Mariners: one year, $1 million
This market has no shortage of Bedard-type starters. He’s made a total of 30 starts in the past three seasons, none of them coming in 2010. The Mariners are still hoping to get something out of him, and they moved quickly to re-sign him to a non-guaranteed deal.
Marlins: one year, $7 million
No chance the Yankees were going to re-sign him. No chance Vazquez was going to try to come back. Best for everyone to move on, and that’s exactly what they did.
Padres: one year, $4 million (plus mutual option)
Harang is from San Diego. In the past three years, pitching in the NL Central, he’s gone 18-38 with a 4.71 ERA and a steadily increasing WHIP. If I’m the Yankees, I’d rather take my chances with Sergio Mitre, but that’s just me.
Within the Cliff Lee window
From the Winter Meetings through Lee’s signing with Philadelphia.
This seems to be when the Lee talks were at their peak.
Pirates: one year, $500,000 with heavy incentives (plus club option)
Olson’s first big league season showed promise, but since then he’s been pretty bad while pitching for the Nationals and Marlins. Now it’s the Pirates who have signed him. From Florida to Washington to Pittsburgh. That says a lot.
Dodgers: 1 year, $2 million
Early in his career, Padilla had some good years with the Phillies, but he’s since become a back-of-the-rotation starter capable of stringing together a few dominant outings. Injuries last season made him even more of a risk than usual, and the Dodgers might use him in the bullpen instead of the rotation.
Padres: one year, $900,000
The Yankees offered Moseley a Major League deal, but he decided to shopping for a better offer and found on in San Diego, where he could land a spot in the Padres rotation. Moseley was a solid spot starter for the Yankees last season.
Pirates: two years, $8 million
News of the agreement broke on December 8. Hard to know what to expect rom Correia. He’s spent all of his career in the NL West, and his ERA has been a roller coaster the past four years, from 3.45 to 6.05 to 3.91 to 5.40.

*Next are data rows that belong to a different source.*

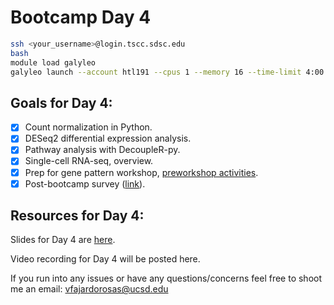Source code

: # Bootcamp Day 4

```bash
ssh <your_username>@login.tscc.sdsc.edu
bash
module load galyleo
galyleo launch --account htl191 --cpus 1 --memory 16 --time-limit 4:00:00 --partition hotel --qos hotel
```

## Goals for Day 4:
- [X] Count normalization in Python.
- [X] DESeq2 differential expression analysis.
- [X] Pathway analysis with DecoupleR-py.
- [X] Single-cell RNA-seq, overview.
- [X] Prep for gene pattern workshop, [preworkshop activities](https://docs.google.com/document/d/1iyOEM4J212cisJccwckkKT2v8sIoXLQuYES24YEWn1s/edit?tab=t.0#heading=h.84hoexacyjr2).
- [X] Post-bootcamp survey ([link](https://docs.google.com/forms/d/e/1FAIpQLSeFNB3wnxgchK1xm0TQvm1c8FUibmemJTGQ8yzTVZMHKlXNcQ/viewform?usp=dialog)).

## Resources for Day 4:

Slides for Day 4 are [here](https://docs.google.com/presentation/d/1VBuzhAX_65an8_cWWJ2gF9G_43qnCvjO/edit?usp=sharing&ouid=105004354260422795677&rtpof=true&sd=true).

Video recording for Day 4 will be posted here.

If you run into any issues or have any questions/concerns feel free to shoot me an email: vfajardorosas@ucsd.edu
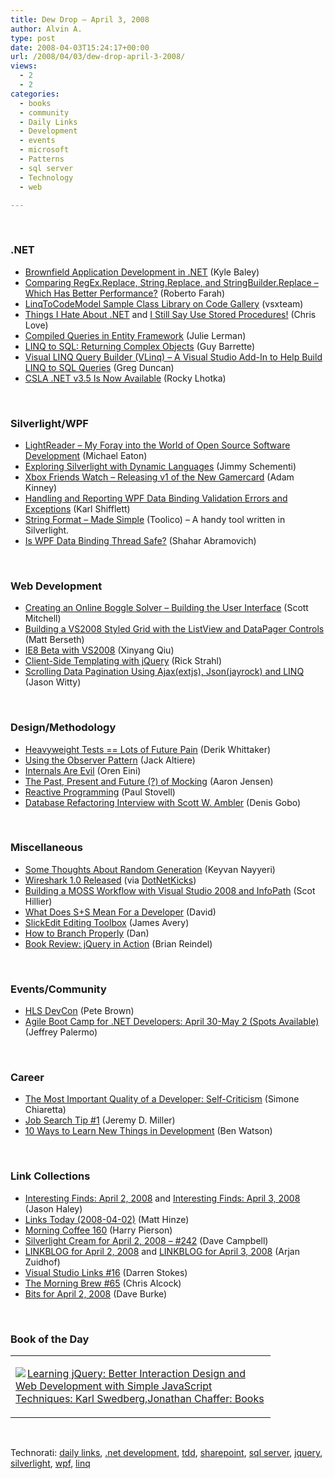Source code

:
 ```yaml
---
title: Dew Drop – April 3, 2008
author: Alvin A.
type: post
date: 2008-04-03T15:24:17+00:00
url: /2008/04/03/dew-drop-april-3-2008/
views:
  - 2
  - 2
categories:
  - books
  - community
  - Daily Links
  - Development
  - events
  - microsoft
  - Patterns
  - sql server
  - Technology
  - web

---
```

&nbsp;

### .NET

  * [Brownfield Application Development in .NET][1] (Kyle Baley)
  * [Comparing RegEx.Replace, String.Replace, and StringBuilder.Replace &#8211; Which Has Better Performance?][2] (Roberto Farah)
  * [LinqToCodeModel Sample Class Library on Code Gallery][3] (vsxteam)
  * [Things I Hate About .NET][4] and [I Still Say Use Stored Procedures!][5] (Chris Love)
  * [Compiled Queries in Entity Framework][6] (Julie Lerman)
  * [LINQ to SQL: Returning Complex Objects][7] (Guy Barrette)
  * [Visual LINQ Query Builder (VLinq) &#8211; A Visual Studio Add-In to Help Build LINQ to SQL Queries][8] (Greg Duncan)
  * [CSLA .NET v3.5 Is Now Available][9] (Rocky Lhotka)

&nbsp;

### Silverlight/WPF

  * [LightReader &#8211; My Foray into the World of Open Source Software Development][10] (Michael Eaton)
  * [Exploring Silverlight with Dynamic Languages][11] (Jimmy Schementi)
  * [Xbox Friends Watch &#8211; Releasing v1 of the New Gamercard][12] (Adam Kinney)
  * [Handling and Reporting WPF Data Binding Validation Errors and Exceptions][13] (Karl Shifflett)
  * [String Format &#8211; Made Simple][14] (Toolico) &#8211; A handy tool written in Silverlight.
  * [Is WPF Data Binding Thread Safe?][15] (Shahar Abramovich)

&nbsp;

### Web Development

  * [Creating an Online Boggle Solver &#8211; Building the User Interface][16] (Scott Mitchell)
  * [Building a VS2008 Styled Grid with the ListView and DataPager Controls][17] (Matt Berseth)
  * [IE8 Beta with VS2008][18] (Xinyang Qiu)
  * [Client-Side Templating with jQuery][19] (Rick Strahl)
  * [Scrolling Data Pagination Using Ajax(extjs), Json(jayrock) and LINQ][20] (Jason Witty)

&nbsp;

### Design/Methodology

  * [Heavyweight Tests == Lots of Future Pain][21] (Derik Whittaker)
  * [Using the Observer Pattern][22] (Jack Altiere)
  * [Internals Are Evil][23] (Oren Eini)
  * [The Past, Present and Future (?) of Mocking][24] (Aaron Jensen)
  * [Reactive Programming][25] (Paul Stovell)
  * [Database Refactoring Interview with Scott W. Ambler][26] (Denis Gobo)

&nbsp;

### Miscellaneous

  * [Some Thoughts About Random Generation][27] (Keyvan Nayyeri)
  * [Wireshark 1.0 Released][28] (via [DotNetKicks][29])
  * [Building a MOSS Workflow with Visual Studio 2008 and InfoPath][30] (Scot Hillier)
  * [What Does S+S Mean For a Developer][31] (David)
  * [SlickEdit Editing Toolbox][32] (James Avery)
  * [How to Branch Properly][33] (Dan)
  * [Book Review: jQuery in Action][34] (Brian Reindel)

&nbsp;

### Events/Community

  * [HLS DevCon][35] (Pete Brown)
  * [Agile Boot Camp for .NET Developers: April 30-May 2 (Spots Available)][36] (Jeffrey Palermo)

&nbsp;

### Career

  * [The Most Important Quality of a Developer: Self-Criticism][37] (Simone Chiaretta)
  * [Job Search Tip #1][38] (Jeremy D. Miller)
  * [10 Ways to Learn New Things in Development][39] (Ben Watson)

&nbsp; 

### Link Collections

  * [Interesting Finds: April 2, 2008][40] and [Interesting Finds: April 3, 2008][41] (Jason Haley)
  * [Links Today (2008-04-02)][42] (Matt Hinze)
  * [Morning Coffee 160][43] (Harry Pierson)
  * [Silverlight Cream for April 2, 2008 &#8211; #242][44] (Dave Campbell)
  * [LINKBLOG for April 2, 2008][45] and [LINKBLOG for April 3, 2008][46] (Arjan Zuidhof)
  * [Visual Studio Links #16][47] (Darren Stokes)
  * [The Morning Brew #65][48] (Chris Alcock)
  * [Bits for April 2, 2008][49] (Dave Burke)

&nbsp;

### Book of the Day

<div class="wlWriterSmartContent" id="scid:7dc1bd33-94bd-46fd-a20b-0131235bcd47:3e5c6322-e2f2-43e0-8dd6-b88ec90f2644" style="padding-right: 0px; display: inline; padding-left: 0px; float: none; padding-bottom: 0px; margin: 0px; padding-top: 0px">
  <table cellspacing="0" cellpadding="2" width="400" border="0" unselectable="on">
    <tr>
      <td valign="top" width="400">
        <p>
          <a title="Learning  jQuery: Better Interaction Design and Web Development with Simple JavaScript Techniques: Karl Swedberg,Jonathan Chaffer: Books" href="http://www.amazon.com/exec/obidos/ASIN/1847192505/alvinashcraft-20"><img data-recalc-dims="1" decoding="async" src="https://i0.wp.com/images.amazon.com/images/P/1847192505.01.MZZZZZZZ.jpg?w=660" border="0" align="left" style="float:left" />Learning jQuery: Better Interaction Design and Web Development with Simple JavaScript Techniques: Karl Swedberg,Jonathan Chaffer: Books</a>
        </p>
      </td>
    </tr>
  </table>
</div>

&nbsp;

<div class="wlWriterSmartContent" id="scid:C16BAC14-9A3D-4c50-9394-FBFEF7A93539:6674f664-9b14-4489-a6e2-9356a6a77bb1" style="padding-right: 0px; display: inline; padding-left: 0px; padding-bottom: 0px; margin: 0px; padding-top: 0px">
  <!--dotnetkickit-->
</div>

<div class="wlWriterSmartContent" id="scid:d7bf807d-7bb0-458a-811f-90c51817d5c2:0437a39a-234c-4f3c-b5cd-1746257003b0" style="padding-right: 0px; display: inline; padding-left: 0px; padding-bottom: 0px; margin: 0px; padding-top: 0px">
  <p>
    <span class="TagSite">Technorati:</span> <a href="http://technorati.com/tag/daily+links" rel="tag" class="tag">daily links</a>, <a href="http://technorati.com/tag/.net+development" rel="tag" class="tag">.net development</a>, <a href="http://technorati.com/tag/tdd" rel="tag" class="tag">tdd</a>, <a href="http://technorati.com/tag/sharepoint" rel="tag" class="tag">sharepoint</a>, <a href="http://technorati.com/tag/sql+server" rel="tag" class="tag">sql server</a>, <a href="http://technorati.com/tag/jquery" rel="tag" class="tag">jquery</a>, <a href="http://technorati.com/tag/silverlight" rel="tag" class="tag">silverlight</a>, <a href="http://technorati.com/tag/wpf" rel="tag" class="tag">wpf</a>, <a href="http://technorati.com/tag/linq" rel="tag" class="tag">linq</a><br /><!-- StartInsertedTags: daily links, .net development, tdd, sharepoint, sql server, jquery, silverlight, wpf, linq :EndInsertedTags -->
  </p>
</div>

 [1]: http://codebetter.com/blogs/kyle.baley/archive/2008/04/02/brownfield-application-development-in-net.aspx
 [2]: http://blogs.msdn.com/debuggingtoolbox/archive/2008/04/02/comparing-regex-replace-string-replace-and-stringbuilder-replace-which-has-better-performance.aspx
 [3]: http://blogs.msdn.com/vsxteam/archive/2008/04/02/linqtocodemodel-sample-class-library-on-code-gallery.aspx
 [4]: http://professionalaspnet.com/archive/2008/03/30/Things-I-Hate-About-.NET.aspx
 [5]: http://professionalaspnet.com/archive/2008/04/03/i-still-say-use-stored-procedures_2100_.aspx
 [6]: http://www.thedatafarm.com/blog/2008/04/02/compiledqueriesinentityframework.aspx
 [7]: http://weblogs.asp.net/guybarrette/archive/2008/04/02/linq-to-sql-returning-complex-objects.aspx
 [8]: http://coolthingoftheday.blogspot.com/2008/04/visual-linq-query-builder-vlinq-visual.html
 [9]: http://www.lhotka.net/weblog/CSLANETVersion35IsNowAvailable.aspx
 [10]: http://michaeleatonconsulting.com/blog/archive/2008/04/01/lightreader---my-foray-into-the-world-of-open-source.aspx
 [11]: http://blog.jimmy.schementi.com/2008/04/exploring-silverlight-with-dynamic.html
 [12]: http://adamkinney.com/blog/322/default.aspx
 [13]: http://wpfdisciples.wordpress.com/2008/04/03/handling-and-reporting-wpf-data-binding-validation-errors-and-exceptions/
 [14]: http://blog.toolico.com/2008/developers-tools/string-format-made-simpl
 [15]: http://www.dev102.com/2008/04/03/is-wpf-data-binding-thread-safe/
 [16]: http://aspnet.4guysfromrolla.com/articles/040208-1.aspx
 [17]: http://mattberseth.com/blog/2008/04/building_a_vs2008_styled_grid.html
 [18]: http://blogs.msdn.com/xqiu/archive/2008/04/02/ie8-beta-with-vs2008.aspx
 [19]: http://west-wind.com/weblog/posts/300754.aspx
 [20]: http://www.codeproject.com/kb/ajax/ajaxscrollingpagination.aspx
 [21]: http://devlicio.us/blogs/derik_whittaker/archive/2008/04/02/heavyweight-tests-lots-of-future-pain.aspx
 [22]: http://www.jaltiere.com/?p=43
 [23]: http://ayende.com/Blog/archive/2008/04/03/Internals-are-Evil.aspx
 [24]: http://codebetter.com/blogs/aaron.jensen/archive/2008/04/02/the-past-present-and-future-of-mocking.aspx
 [25]: http://www.paulstovell.com/blog/reactive-programming
 [26]: http://sqlblog.com/blogs/denis_gobo/archive/2008/04/02/5991.aspx
 [27]: http://nayyeri.net/blog/some-thoughts-about-random-generation/
 [28]: http://www.wireshark.org/news/20080331.html
 [29]: http://www.dotnetkicks.com/products/Wireshark_1_0_Released
 [30]: http://scothillier.spaces.live.com/Blog/cns!8F5DEA8AEA9E6FBB!410.entry
 [31]: http://blogs.msdn.com/davedev/archive/2008/04/03/what-does-s-s-mean-for-a-developer.aspx
 [32]: http://visualstudiohacks.com/addins/coding/slickedit-editing-toolbox/
 [33]: http://blog.eleutian.com/2008/04/02/HowToBranchProperly.aspx
 [34]: http://blog.reindel.com/2008/04/03/book-review-jquery-in-action/
 [35]: http://community.irritatedvowel.com/blogs/pete_browns_blog/archive/2008/04/02/HLS-DevCon.aspx
 [36]: http://codebetter.com/blogs/jeffrey.palermo/archive/2008/04/02/agile-boot-camp-for-net-developers-april-30-may-2-spots-available.aspx
 [37]: http://codeclimber.net.nz/archive/2008/04/02/Self-criticism-is-the-key-to-success.aspx
 [38]: http://codebetter.com/blogs/jeremy.miller/archive/2008/04/02/job-search-tip-1.aspx
 [39]: http://www.philosophicalgeek.com/2008/04/01/10-ways-to-learn-new-things-in-development/
 [40]: http://jasonhaley.com/blog/archive/2008/04/02/141457.aspx
 [41]: http://jasonhaley.com/blog/archive/2008/04/03/141459.aspx
 [42]: http://mhinze.com/links-today-2008-04-02/
 [43]: http://devhawk.net/2008/04/02/Morning+Coffee+160.aspx
 [44]: http://geekswithblogs.net/WynApseTechnicalMusings/archive/2008/04/02/120966.aspx
 [45]: http://arjansworld.blogspot.com/2008/04/linkblog-for-april-2-2008.html
 [46]: http://arjansworld.blogspot.com/2008/04/linkblog-for-april-3-2008.html
 [47]: http://visualstudiohacks.com/blog/visual-studio-links-16/
 [48]: http://blog.cwa.me.uk/2008/04/03/the-morning-brew-65/
 [49]: http://dbvt.com/blog/archive/2008/04/02/bits-for-april-2-2008.aspx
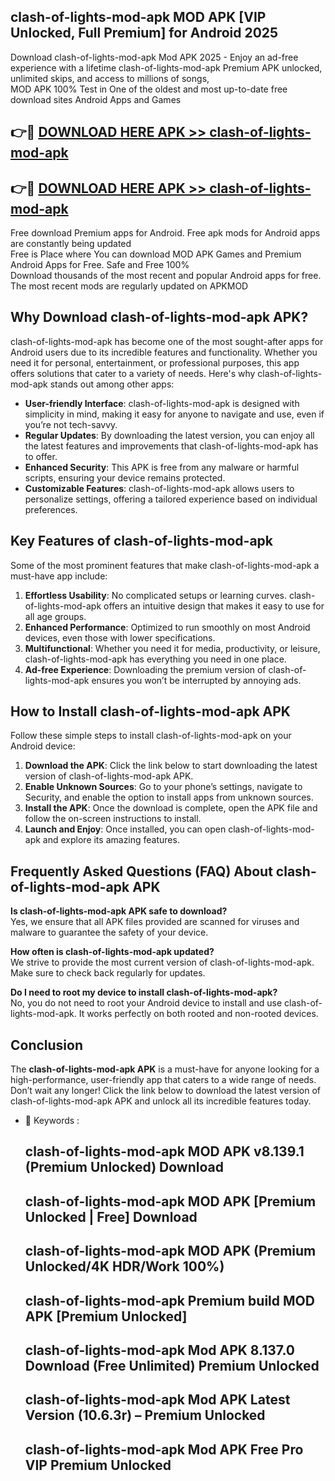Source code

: ## clash-of-lights-mod-apk MOD APK [VIP Unlocked, Full Premium] for Android 2025

Download clash-of-lights-mod-apk Mod APK 2025 - Enjoy an ad-free experience with a lifetime clash-of-lights-mod-apk Premium APK unlocked, unlimited skips, and access to millions of songs,  
MOD APK 100% Test in One of the oldest and most up-to-date free download sites Android Apps and Games

## 👉🔴 [DOWNLOAD HERE APK >> clash-of-lights-mod-apk](http://apps.freeplayer.one?title=clash-of-lights-mod-apk&ref=19JAN)

## 👉🔴 [DOWNLOAD HERE APK >> clash-of-lights-mod-apk](http://apps.freeplayer.one?title=clash-of-lights-mod-apk&ref=19JAN)

Free download Premium apps for Android. Free apk mods for Android apps are constantly being updated  
Free is Place where You can download MOD APK Games and Premium Android Apps for Free. Safe and Free 100%  
Download thousands of the most recent and popular Android apps for free. The most recent mods are regularly updated on APKMOD

## Why Download clash-of-lights-mod-apk APK?

clash-of-lights-mod-apk has become one of the most sought-after apps for Android users due to its incredible features and functionality. Whether you need it for personal, entertainment, or professional purposes, this app offers solutions that cater to a variety of needs. Here's why clash-of-lights-mod-apk stands out among other apps:

*   **User-friendly Interface**: clash-of-lights-mod-apk is designed with simplicity in mind, making it easy for anyone to navigate and use, even if you’re not tech-savvy.
*   **Regular Updates**: By downloading the latest version, you can enjoy all the latest features and improvements that clash-of-lights-mod-apk has to offer.
*   **Enhanced Security**: This APK is free from any malware or harmful scripts, ensuring your device remains protected.
*   **Customizable Features**: clash-of-lights-mod-apk allows users to personalize settings, offering a tailored experience based on individual preferences.

## Key Features of clash-of-lights-mod-apk

Some of the most prominent features that make clash-of-lights-mod-apk a must-have app include:

1.  **Effortless Usability**: No complicated setups or learning curves. clash-of-lights-mod-apk offers an intuitive design that makes it easy to use for all age groups.
2.  **Enhanced Performance**: Optimized to run smoothly on most Android devices, even those with lower specifications.
3.  **Multifunctional**: Whether you need it for media, productivity, or leisure, clash-of-lights-mod-apk has everything you need in one place.
4.  **Ad-free Experience**: Downloading the premium version of clash-of-lights-mod-apk ensures you won’t be interrupted by annoying ads.

## How to Install clash-of-lights-mod-apk APK

Follow these simple steps to install clash-of-lights-mod-apk on your Android device:

1.  **Download the APK**: Click the link below to start downloading the latest version of clash-of-lights-mod-apk APK.
2.  **Enable Unknown Sources**: Go to your phone’s settings, navigate to Security, and enable the option to install apps from unknown sources.
3.  **Install the APK**: Once the download is complete, open the APK file and follow the on-screen instructions to install.
4.  **Launch and Enjoy**: Once installed, you can open clash-of-lights-mod-apk and explore its amazing features.

## Frequently Asked Questions (FAQ) About clash-of-lights-mod-apk APK

**Is clash-of-lights-mod-apk APK safe to download?**  
Yes, we ensure that all APK files provided are scanned for viruses and malware to guarantee the safety of your device.

**How often is clash-of-lights-mod-apk updated?**  
We strive to provide the most current version of clash-of-lights-mod-apk. Make sure to check back regularly for updates.

**Do I need to root my device to install clash-of-lights-mod-apk?**  
No, you do not need to root your Android device to install and use clash-of-lights-mod-apk. It works perfectly on both rooted and non-rooted devices.

## Conclusion

The **clash-of-lights-mod-apk APK** is a must-have for anyone looking for a high-performance, user-friendly app that caters to a wide range of needs. Don’t wait any longer! Click the link below to download the latest version of clash-of-lights-mod-apk APK and unlock all its incredible features today.

*   🔑 Keywords :
    
    ## clash-of-lights-mod-apk MOD APK v8.139.1 (Premium Unlocked) Download
    
    ## clash-of-lights-mod-apk MOD APK \[Premium Unlocked | Free\] Download
    
    ## clash-of-lights-mod-apk MOD APK (Premium Unlocked/4K HDR/Work 100%)
    
    ## clash-of-lights-mod-apk Premium build MOD APK \[Premium Unlocked\]
    
    ## clash-of-lights-mod-apk Mod APK 8.137.0 Download (Free Unlimited) Premium Unlocked
    
    ## clash-of-lights-mod-apk Mod APK Latest Version (10.6.3r) – Premium Unlocked
    
    ## clash-of-lights-mod-apk Mod APK Free Pro VIP Premium Unlocked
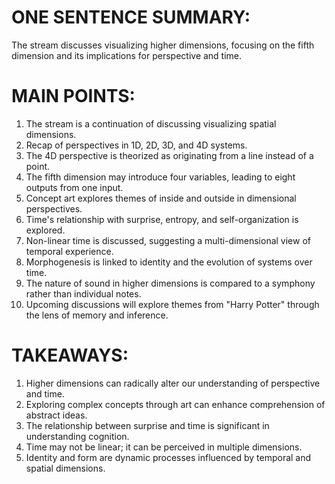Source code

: # ONE SENTENCE SUMMARY:
The stream discusses visualizing higher dimensions, focusing on the fifth dimension and its implications for perspective and time.

# MAIN POINTS:
1. The stream is a continuation of discussing visualizing spatial dimensions.
2. Recap of perspectives in 1D, 2D, 3D, and 4D systems.
3. The 4D perspective is theorized as originating from a line instead of a point.
4. The fifth dimension may introduce four variables, leading to eight outputs from one input.
5. Concept art explores themes of inside and outside in dimensional perspectives.
6. Time's relationship with surprise, entropy, and self-organization is explored.
7. Non-linear time is discussed, suggesting a multi-dimensional view of temporal experience.
8. Morphogenesis is linked to identity and the evolution of systems over time.
9. The nature of sound in higher dimensions is compared to a symphony rather than individual notes.
10. Upcoming discussions will explore themes from "Harry Potter" through the lens of memory and inference.

# TAKEAWAYS:
1. Higher dimensions can radically alter our understanding of perspective and time.
2. Exploring complex concepts through art can enhance comprehension of abstract ideas.
3. The relationship between surprise and time is significant in understanding cognition.
4. Time may not be linear; it can be perceived in multiple dimensions.
5. Identity and form are dynamic processes influenced by temporal and spatial dimensions.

Astros: one year, $750,000
Last season, the young lefty won one game and had a 6.75 ERA with the Mariners. He was solid the three years before that, but he’s generally been more effective as a reliever than as a starter.
Athletics: one year, $1.5 million (plus incentives)
Harden is coming off another injury plagued season that saw him pitching out of the bullpen in September. He might fall into a bullpen role again this season. When he did pitch last season, he carried a 5.58 ERA in Texas.
After Cliff Lee
Amazing how quiet the market has been since Lee came off the board.
Jeff Francis, Justin Duchscherer, Kevin Millwood and others are still out there.
Nationals: one year, $1 million with heavy incentives
One day after Lee signed with the Phillies, Wang re-signed with the Nationals. You know the Wang story, so I’m not going to rehash it here. There were — and are — several Wang-type starters on the market.
Rangers: one year, $3 million (plus heavy incentives)
Webb has one big league start in the past two seasons. He was once among the best starting pitchers in the game, but reports this fall of a low-80s fastball in instructional league were not encouraging.
Tigers: one year, $3 million
The most recent big league starter to come off the board, Penny is one of those risk-reward starters who have been fairly prevalent in this free agent market. He pitched well but made only nine starts last season.